L + W + H – 2 – [gcd(L,W) – 1 + gcd(L,H) – 1 + gcd(H,W) – 1]
= L + W + H – gcd(L,W) – gcd(L,H) – gcd(H,W) + 1.

Then, if the line does pass through a vertex, then it makes a move in all 3 directions at once, which is like skipping 2 of the regular moves, which it does for every vertex but the last. So we need to discount 2*[gcd(L,W,H) – 1]. But last time when we counted what we thought were only egdes there were really vertices in there, so we already subtracted out 3*[gcd(L,W,H) – 1] and to get our correct answere we need to add back in a gcd(L,W,H) – 1, just so that we’re subtracting only 2. This gives

L + W + H – gcd(L,W) – gcd(L,H) – gcd(H,W) + 1 + gcd(L,W,H) – 1
= L + W + H – gcd(L,W) – gcd(L,H) – gcd(H,W) + gcd(L,W,H).

Granted, you could divide everything by gcd(L,W,H), stop at step 2, and then multiply the result back by gcd(L,W,H), but apart from that, did you guys follow a simpler reasoning to arrive at your formulas?

16. Bobo The Bear | PUZZLE MASTER | Profile

Here’s how the inclusion/exclusion formula “evolved” for me:

You can count the number of unit cubes by counting the number of planes the diagonal passes through. (The phrase “passes through” is a bit inexact when it comes to the endpoints of the diagonal, though. For counting purposes, it helps to say that the diagonal doesn’t pass through the first endpoint, and does pass through the final endpoint.)

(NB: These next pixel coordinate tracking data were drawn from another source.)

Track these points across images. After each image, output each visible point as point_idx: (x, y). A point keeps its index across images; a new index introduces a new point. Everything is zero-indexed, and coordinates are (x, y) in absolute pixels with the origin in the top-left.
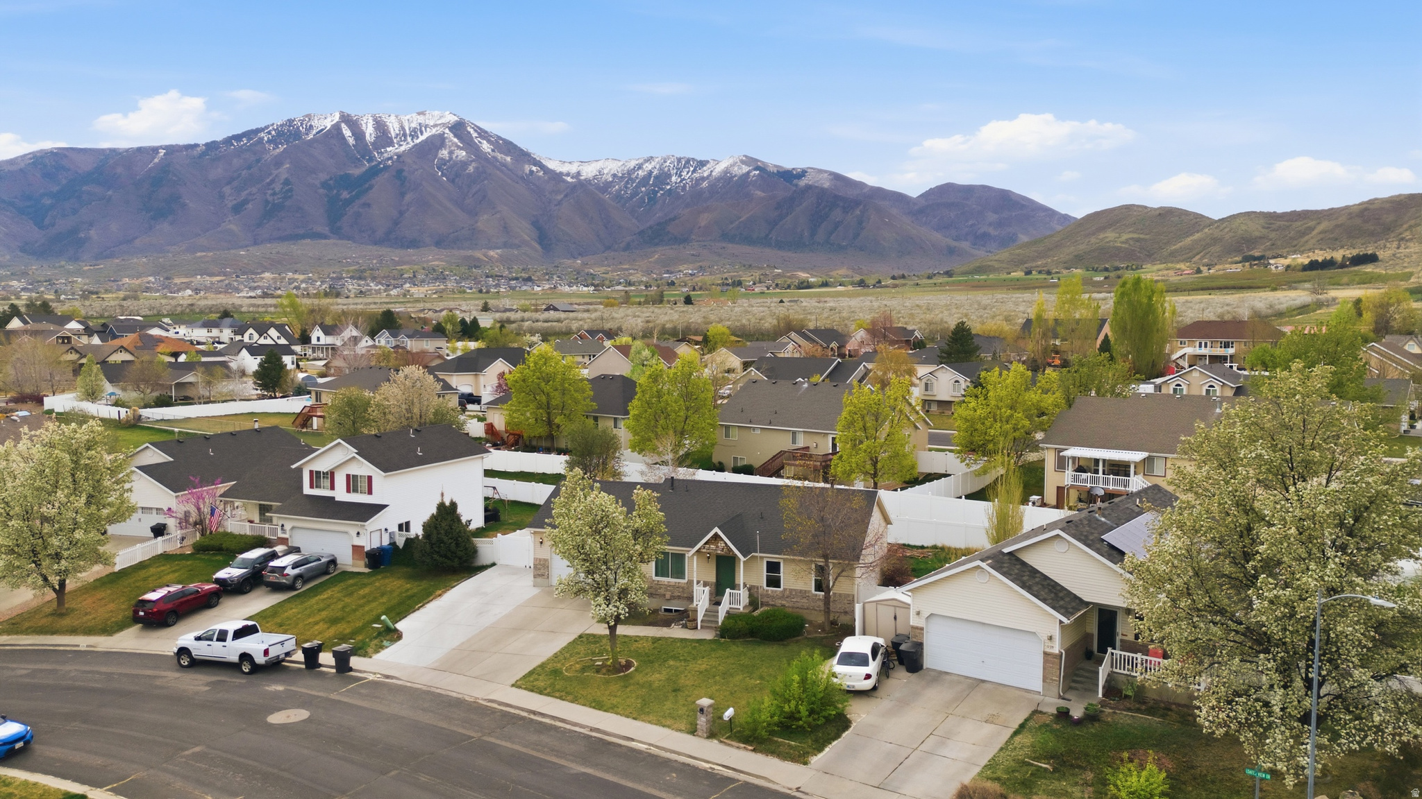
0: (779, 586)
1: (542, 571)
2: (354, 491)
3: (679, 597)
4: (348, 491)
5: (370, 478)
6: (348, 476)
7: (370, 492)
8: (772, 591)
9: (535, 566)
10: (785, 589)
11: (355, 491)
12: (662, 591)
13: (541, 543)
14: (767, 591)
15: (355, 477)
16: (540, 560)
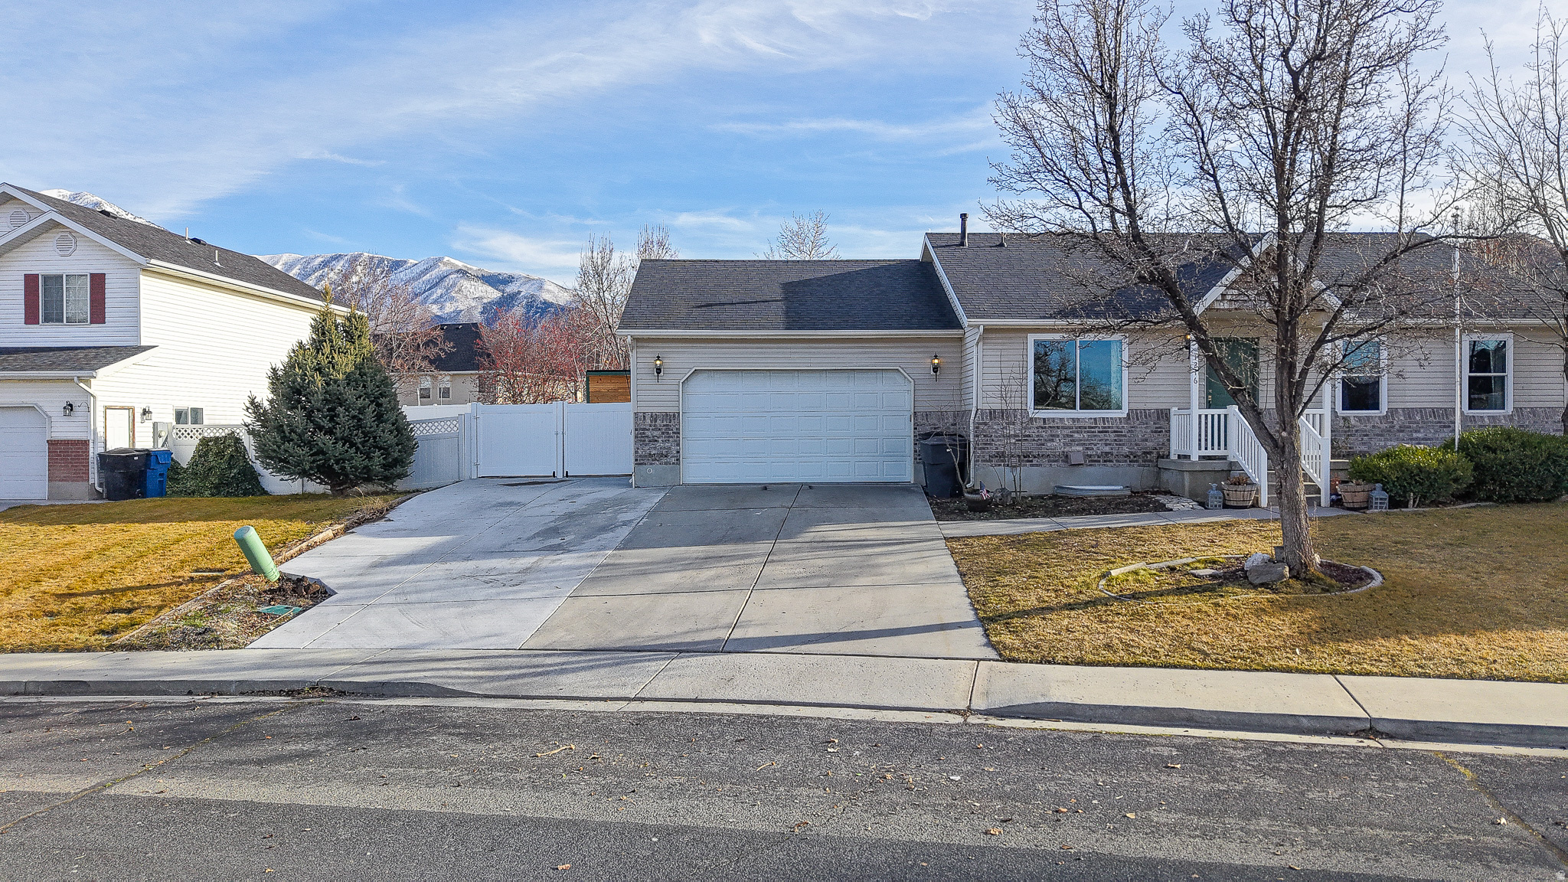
0: (1376, 406)
1: (660, 444)
2: (47, 320)
3: (1106, 458)
4: (31, 318)
5: (98, 282)
6: (31, 281)
7: (98, 315)
8: (1360, 419)
9: (640, 436)
10: (1392, 411)
11: (54, 316)
12: (1057, 446)
13: (659, 371)
14: (1345, 419)
15: (54, 282)
16: (654, 417)
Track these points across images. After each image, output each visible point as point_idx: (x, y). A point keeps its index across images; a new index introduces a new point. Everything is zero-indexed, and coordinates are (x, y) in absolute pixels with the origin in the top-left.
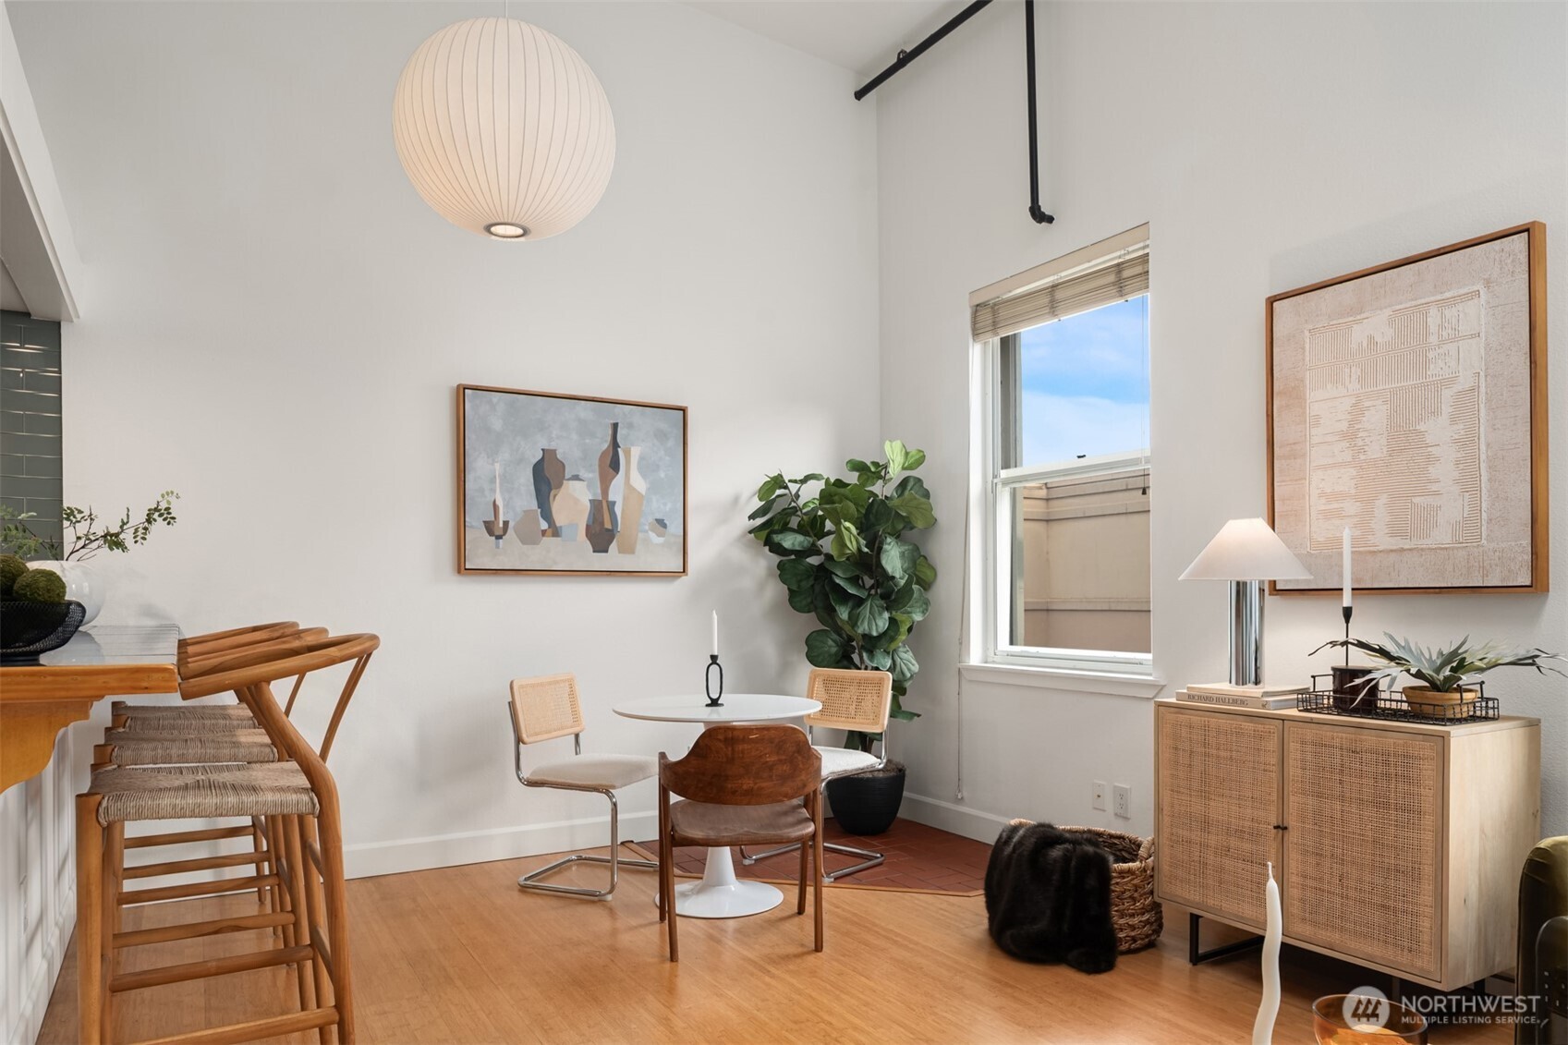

The diagonal will pass through a total of L planes along its length (which I will call “length planes), W planes along the width (“width planes”), and H planes along its height (“height planes”). So the counting formula includes the values L, W, and H:

#cubes = L + W + H

By doing this, some cubes get counted twice, when the diagonal passes through an edge (an intersection of two planes). For example, when the diagonal passes through a length plane and a width plane at the same time, it gets counted twice, but only accounts for one new unit cube. To make up for this, we exclude the unit cubes that get double-counted.

For the length and width, we would exclude a total of gcd(L,W) cubes, the greatest common divisor of L and W. (It was much easier to visualize this by working in just two dimensions. My example was the diagonal of a 15×10 rectangle, which crossed through an edge 15+10 times, but crossed through a corner 5 times). For length and height, we exclude gcd(L,H), and for width and height, we exclude gcd(W,H). The counting formula is now:

#cubes = L + W + H – gcd(L,W) – gcd(L,H) – gcd(W,H)

When the diagonal passes through a vertex (an intersection of three planes), it accounts for one unit cube. So far, we’ve included this cube 3 times (one for each of L, W, and H) and excluded it 3 timed (once for each of the gcd functions), so we need to include it in the count again. The diagonal will do this a total of gcd(L,W,H) times, so we end up with our final count:

#cubes = L + W + H – gcd(L,W) – gcd(L,H) – gcd(W,H) + gcd(L,W,H)

@Jimmy Anders: I’m not sure if this is all that much simpler than what you reasoned, it sure looks like you understand the idea in much the same way I did, except for considering the edge/corner cubes (your “-2” and “-1″ factors” earlier on, rather than excluding them later.